## Task directions:
Show, copied in full, each line in the records below that contains the word "predictions".
# start of Data entries
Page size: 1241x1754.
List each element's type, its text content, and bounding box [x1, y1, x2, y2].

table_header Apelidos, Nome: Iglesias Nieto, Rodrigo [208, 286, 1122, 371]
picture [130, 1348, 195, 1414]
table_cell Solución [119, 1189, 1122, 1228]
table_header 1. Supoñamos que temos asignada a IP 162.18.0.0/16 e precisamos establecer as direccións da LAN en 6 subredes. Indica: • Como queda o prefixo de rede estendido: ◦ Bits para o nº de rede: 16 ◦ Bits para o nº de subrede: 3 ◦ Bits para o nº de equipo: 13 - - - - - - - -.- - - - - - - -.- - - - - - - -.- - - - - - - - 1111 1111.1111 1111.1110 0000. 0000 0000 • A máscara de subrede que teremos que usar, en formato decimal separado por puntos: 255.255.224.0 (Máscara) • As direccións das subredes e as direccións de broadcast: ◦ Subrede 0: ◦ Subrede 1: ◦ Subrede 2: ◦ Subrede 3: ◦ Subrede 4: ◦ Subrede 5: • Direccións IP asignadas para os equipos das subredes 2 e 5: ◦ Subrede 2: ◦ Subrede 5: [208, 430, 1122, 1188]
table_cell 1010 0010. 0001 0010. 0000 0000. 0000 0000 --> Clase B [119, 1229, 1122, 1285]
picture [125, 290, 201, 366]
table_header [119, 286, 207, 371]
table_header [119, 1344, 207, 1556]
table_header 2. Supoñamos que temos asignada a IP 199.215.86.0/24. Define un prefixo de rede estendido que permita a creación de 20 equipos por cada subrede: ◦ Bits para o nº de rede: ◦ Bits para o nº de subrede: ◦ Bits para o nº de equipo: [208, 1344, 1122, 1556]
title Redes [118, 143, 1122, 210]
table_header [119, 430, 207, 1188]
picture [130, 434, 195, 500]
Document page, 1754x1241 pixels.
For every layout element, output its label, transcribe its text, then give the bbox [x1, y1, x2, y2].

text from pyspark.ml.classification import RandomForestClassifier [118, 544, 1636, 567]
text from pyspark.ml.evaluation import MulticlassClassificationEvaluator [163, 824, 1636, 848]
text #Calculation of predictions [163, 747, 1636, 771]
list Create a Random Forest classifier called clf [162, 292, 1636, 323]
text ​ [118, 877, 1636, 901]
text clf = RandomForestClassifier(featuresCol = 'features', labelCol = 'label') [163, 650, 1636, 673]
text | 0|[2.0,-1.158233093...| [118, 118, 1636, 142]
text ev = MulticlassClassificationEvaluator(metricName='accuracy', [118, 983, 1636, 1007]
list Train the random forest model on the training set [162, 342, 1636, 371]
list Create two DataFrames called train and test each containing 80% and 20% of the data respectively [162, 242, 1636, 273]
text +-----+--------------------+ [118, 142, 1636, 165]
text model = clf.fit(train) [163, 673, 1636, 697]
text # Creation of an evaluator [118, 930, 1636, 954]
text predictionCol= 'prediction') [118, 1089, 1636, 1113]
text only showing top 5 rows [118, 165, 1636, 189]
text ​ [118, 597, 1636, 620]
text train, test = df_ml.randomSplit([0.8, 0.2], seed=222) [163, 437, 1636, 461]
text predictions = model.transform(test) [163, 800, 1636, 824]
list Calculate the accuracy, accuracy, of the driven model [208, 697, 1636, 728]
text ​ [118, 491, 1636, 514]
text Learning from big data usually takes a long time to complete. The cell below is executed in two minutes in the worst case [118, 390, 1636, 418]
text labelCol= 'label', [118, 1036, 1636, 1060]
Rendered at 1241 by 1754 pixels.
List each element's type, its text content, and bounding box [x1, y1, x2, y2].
# end of Data entries
## Reply to the task:
text #Calculation of predictions [163, 747, 1636, 771]
text predictions = model.transform(test) [163, 800, 1636, 824]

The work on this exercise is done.